Dataset items:
*-*-*

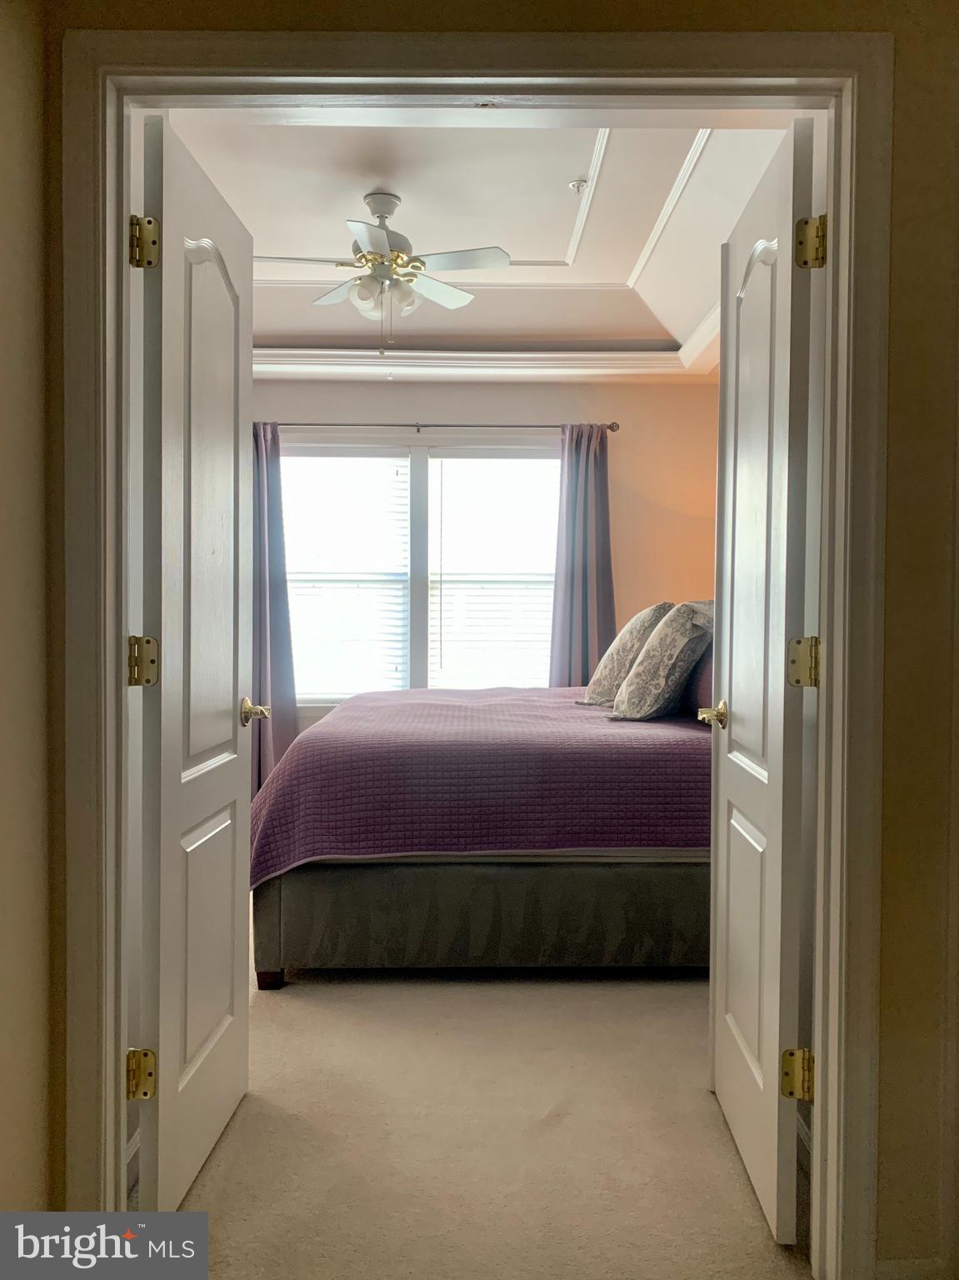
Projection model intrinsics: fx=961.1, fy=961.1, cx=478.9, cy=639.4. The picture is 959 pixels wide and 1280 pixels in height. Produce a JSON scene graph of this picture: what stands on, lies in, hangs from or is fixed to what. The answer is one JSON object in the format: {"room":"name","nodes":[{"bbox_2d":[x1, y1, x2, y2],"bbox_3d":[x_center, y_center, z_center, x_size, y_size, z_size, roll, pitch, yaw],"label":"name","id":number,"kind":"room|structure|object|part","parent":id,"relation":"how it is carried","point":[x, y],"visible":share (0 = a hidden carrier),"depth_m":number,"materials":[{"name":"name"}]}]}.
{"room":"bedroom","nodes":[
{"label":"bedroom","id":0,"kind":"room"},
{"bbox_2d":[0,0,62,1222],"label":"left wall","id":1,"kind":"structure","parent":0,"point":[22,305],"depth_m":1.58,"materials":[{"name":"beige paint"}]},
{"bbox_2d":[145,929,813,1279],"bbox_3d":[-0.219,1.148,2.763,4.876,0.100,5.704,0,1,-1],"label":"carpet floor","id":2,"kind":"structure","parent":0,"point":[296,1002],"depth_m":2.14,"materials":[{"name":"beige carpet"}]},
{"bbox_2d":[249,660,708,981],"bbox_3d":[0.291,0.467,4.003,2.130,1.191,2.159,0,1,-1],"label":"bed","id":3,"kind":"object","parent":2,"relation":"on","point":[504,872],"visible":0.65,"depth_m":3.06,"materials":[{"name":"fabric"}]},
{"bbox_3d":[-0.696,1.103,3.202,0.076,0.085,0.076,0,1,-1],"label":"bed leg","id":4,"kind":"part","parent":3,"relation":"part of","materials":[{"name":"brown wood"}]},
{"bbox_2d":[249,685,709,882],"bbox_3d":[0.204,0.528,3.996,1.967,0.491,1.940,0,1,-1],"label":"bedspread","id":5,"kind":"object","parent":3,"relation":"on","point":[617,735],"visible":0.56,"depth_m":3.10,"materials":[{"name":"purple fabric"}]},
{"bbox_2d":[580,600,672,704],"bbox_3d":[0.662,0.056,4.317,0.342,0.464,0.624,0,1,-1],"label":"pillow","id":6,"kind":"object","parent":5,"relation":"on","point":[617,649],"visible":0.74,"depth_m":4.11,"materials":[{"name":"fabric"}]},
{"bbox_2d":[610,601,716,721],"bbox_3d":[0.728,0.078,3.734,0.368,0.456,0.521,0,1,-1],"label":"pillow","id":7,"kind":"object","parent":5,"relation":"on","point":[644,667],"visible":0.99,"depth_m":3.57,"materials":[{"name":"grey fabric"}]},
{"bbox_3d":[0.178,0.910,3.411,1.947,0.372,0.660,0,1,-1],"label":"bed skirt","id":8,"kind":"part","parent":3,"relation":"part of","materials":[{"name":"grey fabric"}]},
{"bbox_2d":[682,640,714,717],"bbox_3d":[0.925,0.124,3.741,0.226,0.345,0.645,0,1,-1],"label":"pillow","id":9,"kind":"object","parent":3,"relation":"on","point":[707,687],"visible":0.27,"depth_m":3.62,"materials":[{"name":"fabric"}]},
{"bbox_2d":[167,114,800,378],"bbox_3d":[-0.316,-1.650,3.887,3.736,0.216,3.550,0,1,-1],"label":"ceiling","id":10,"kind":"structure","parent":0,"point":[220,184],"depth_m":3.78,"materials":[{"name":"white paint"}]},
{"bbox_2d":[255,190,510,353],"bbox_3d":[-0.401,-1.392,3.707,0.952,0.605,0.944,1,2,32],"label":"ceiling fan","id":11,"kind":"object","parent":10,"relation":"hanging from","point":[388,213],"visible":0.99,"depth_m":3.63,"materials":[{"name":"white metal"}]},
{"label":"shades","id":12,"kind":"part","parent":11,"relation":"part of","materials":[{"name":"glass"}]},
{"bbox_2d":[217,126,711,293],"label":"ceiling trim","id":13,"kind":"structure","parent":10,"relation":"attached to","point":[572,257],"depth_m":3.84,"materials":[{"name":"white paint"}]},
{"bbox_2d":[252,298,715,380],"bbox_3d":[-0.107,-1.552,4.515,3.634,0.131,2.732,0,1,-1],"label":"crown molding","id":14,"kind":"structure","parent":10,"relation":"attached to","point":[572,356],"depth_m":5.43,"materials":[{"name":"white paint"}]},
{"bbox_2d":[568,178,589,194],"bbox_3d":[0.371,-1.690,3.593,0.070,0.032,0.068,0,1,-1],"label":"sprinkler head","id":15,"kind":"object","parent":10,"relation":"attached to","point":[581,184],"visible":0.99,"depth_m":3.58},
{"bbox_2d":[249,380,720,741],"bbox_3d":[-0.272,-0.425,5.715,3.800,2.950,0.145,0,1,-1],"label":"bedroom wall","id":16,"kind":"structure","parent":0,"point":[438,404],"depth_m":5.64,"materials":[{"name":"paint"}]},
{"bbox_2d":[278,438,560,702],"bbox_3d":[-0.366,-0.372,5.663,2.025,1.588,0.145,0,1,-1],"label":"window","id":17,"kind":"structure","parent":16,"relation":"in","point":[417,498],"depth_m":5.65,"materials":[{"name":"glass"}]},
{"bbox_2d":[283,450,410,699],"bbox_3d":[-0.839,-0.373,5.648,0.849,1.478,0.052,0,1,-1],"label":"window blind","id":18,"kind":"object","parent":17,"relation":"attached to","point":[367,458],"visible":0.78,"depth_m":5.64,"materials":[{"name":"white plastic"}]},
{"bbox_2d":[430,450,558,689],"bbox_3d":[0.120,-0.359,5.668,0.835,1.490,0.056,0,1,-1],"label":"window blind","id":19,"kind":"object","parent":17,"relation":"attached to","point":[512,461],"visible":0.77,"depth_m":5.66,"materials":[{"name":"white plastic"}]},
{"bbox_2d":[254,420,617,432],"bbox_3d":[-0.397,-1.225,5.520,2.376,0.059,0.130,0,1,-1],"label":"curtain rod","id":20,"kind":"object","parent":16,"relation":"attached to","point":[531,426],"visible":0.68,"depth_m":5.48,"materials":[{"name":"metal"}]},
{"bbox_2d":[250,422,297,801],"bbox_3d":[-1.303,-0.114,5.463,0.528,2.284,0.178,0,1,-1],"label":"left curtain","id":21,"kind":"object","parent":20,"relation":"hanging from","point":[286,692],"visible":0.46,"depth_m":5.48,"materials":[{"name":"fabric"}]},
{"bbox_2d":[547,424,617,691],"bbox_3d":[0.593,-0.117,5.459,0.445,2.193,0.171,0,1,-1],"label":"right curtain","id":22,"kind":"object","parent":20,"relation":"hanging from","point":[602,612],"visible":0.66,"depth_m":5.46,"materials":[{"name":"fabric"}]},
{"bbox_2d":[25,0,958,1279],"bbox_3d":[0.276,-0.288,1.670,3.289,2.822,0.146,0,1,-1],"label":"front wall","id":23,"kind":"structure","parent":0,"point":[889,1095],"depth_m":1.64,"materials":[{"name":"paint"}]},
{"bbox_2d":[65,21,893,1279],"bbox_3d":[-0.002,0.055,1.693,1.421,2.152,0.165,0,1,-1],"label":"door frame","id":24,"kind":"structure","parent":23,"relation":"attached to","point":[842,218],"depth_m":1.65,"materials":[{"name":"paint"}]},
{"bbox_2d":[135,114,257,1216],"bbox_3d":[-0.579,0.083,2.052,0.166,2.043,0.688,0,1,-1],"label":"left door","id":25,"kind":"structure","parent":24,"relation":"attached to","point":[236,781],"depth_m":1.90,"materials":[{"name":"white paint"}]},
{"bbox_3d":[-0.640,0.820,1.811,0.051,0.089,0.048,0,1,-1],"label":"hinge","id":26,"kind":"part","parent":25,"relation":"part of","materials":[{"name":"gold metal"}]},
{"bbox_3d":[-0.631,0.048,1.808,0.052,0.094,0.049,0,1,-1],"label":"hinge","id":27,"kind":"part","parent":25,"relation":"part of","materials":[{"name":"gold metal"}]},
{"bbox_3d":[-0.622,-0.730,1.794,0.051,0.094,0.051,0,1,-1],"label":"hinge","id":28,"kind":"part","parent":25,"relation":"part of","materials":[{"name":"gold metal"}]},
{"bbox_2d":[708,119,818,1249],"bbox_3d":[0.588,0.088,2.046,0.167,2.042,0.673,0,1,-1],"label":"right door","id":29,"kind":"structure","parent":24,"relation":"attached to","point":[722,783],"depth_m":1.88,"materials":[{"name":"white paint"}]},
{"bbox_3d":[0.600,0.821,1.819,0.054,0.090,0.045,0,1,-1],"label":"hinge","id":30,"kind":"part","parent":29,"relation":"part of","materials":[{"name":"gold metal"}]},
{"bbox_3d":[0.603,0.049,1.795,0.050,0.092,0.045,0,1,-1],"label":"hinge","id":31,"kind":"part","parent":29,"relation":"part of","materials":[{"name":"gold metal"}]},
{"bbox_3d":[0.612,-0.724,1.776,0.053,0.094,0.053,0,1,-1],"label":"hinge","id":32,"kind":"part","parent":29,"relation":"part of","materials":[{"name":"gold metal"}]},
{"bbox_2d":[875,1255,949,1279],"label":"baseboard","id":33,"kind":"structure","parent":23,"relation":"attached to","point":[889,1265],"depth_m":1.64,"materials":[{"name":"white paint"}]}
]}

*-*-*

- WHAT YOU HAVE TO DO:
Which lines of the records above contain the word "glass"? Show each of them.

- SOLUTION TO THIS TASK:
{"label":"shades","id":12,"kind":"part","parent":11,"relation":"part of","materials":[{"name":"glass"}]},
{"bbox_2d":[278,438,560,702],"bbox_3d":[-0.366,-0.372,5.663,2.025,1.588,0.145,0,1,-1],"label":"window","id":17,"kind":"structure","parent":16,"relation":"in","point":[417,498],"depth_m":5.65,"materials":[{"name":"glass"}]},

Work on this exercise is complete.